Context:
India is going through a cyclical growth slowdown driven by fiscal consolidation and slower credit growth on macro-prudential tightening of consumer loans by the Reserve Bank of India (RBI), a Goldman Sachs report argued.
Cyclical Slowdown
A cyclical slowdown is a period of lean economic activity that occurs at regular intervals. Such slowdowns last over the short-to-medium term, and can be remedied by relevant fiscal and monetary interventions.
- Counter-Cyclical Measures
- Till date interim fiscal and monetary measures include reductions in taxes and subsidies, also rate cuts to stimulate recovery
- Recapitalization of the credit markets coupled with regulatory change is often seen as a necessary to spur recovery.
Structural Slowdown
A structural slowdown is a long-term period of economic weakness resulting from a permanent shift in the economy. The causes may include changes in technology, demographics, or consumer behavior.
- Causes
- Technology: Structural slowdown is caused by the emergence of disruptive technologies.

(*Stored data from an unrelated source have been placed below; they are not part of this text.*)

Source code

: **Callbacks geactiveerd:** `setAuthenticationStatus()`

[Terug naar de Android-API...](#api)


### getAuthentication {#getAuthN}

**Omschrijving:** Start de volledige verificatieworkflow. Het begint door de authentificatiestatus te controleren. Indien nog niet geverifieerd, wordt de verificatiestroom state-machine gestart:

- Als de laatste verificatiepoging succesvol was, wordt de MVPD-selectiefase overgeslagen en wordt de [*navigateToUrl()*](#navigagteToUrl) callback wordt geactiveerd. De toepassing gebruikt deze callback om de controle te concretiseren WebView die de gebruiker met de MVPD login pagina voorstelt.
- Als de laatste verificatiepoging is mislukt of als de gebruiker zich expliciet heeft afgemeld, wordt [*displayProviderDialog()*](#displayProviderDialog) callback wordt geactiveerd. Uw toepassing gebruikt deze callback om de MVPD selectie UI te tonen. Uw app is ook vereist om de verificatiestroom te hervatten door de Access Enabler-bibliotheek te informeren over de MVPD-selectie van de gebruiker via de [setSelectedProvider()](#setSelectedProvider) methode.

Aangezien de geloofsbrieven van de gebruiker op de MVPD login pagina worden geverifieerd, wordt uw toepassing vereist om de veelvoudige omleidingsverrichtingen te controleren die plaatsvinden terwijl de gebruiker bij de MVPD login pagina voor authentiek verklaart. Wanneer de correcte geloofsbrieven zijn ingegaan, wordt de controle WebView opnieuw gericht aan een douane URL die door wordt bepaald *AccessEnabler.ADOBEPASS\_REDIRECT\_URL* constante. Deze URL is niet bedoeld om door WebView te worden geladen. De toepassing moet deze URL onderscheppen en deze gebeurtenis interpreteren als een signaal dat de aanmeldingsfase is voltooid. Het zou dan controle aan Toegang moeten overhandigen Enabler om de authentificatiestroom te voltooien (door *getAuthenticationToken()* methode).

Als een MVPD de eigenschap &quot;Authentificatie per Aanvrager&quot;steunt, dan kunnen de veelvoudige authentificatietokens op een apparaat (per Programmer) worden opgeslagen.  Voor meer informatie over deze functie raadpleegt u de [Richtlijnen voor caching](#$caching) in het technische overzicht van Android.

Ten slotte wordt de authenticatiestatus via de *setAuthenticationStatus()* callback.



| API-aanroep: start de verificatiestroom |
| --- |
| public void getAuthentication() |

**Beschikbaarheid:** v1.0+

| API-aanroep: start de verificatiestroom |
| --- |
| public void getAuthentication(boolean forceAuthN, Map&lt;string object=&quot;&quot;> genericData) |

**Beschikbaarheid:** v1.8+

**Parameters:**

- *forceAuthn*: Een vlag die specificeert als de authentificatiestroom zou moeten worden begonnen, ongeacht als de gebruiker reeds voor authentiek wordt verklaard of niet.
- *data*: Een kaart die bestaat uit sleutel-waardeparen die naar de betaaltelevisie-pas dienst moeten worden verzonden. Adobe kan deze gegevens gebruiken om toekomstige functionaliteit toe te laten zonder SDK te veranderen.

- Demographics: Changes in demographics are a cause of structural slowdown.
- Consumer behavior: Changes in consumer behavior cause structural slowdown.
- Effects
- Weak Economic Growth: Structural slowdown leads to weak economic growth for a long time.
- Monetary and fiscal stimulus: Monetary and fiscal stimulusalone might not help in reviving the economy.
- Structural policies: may be necessary to correct the maladies.
- Comparison with cyclical slowdown
- A cyclical slowdown refers to a weak phase of economic growth that occurs periodically.
- A structural slowdown is a deeper phenomenon that persists for a long time.
Understanding Cyclical and Structural Slowdowns
- Cyclical Slowdown
- It is caused by fluctuations in the business cycle of the economy.
- It is short-term and depends on factors like changes in consumer demand, interest rates, inflation, and business investment levels.
- Generally, it is temporary and usually reversible as economies pass through business cycles.
- Structural Slowdown
- This is more extended and profound deceleration in the economic growth.
- It is usually caused by deep-rooted changes such as demographic changes, low productivity, obsolescence of infrastructure, or even the pattern of trade in the world.
- Long term typically requiring profound changes or reforms in economic policy, labor market, or technology.
Differences
- Type of Causes
- Cyclical slowness of the economies is short-term; structural are fundamental.
- Policy Response
- Cyclic slowdowns will respond well with a short-term policy, but structural slowdowns will require long-term reforms.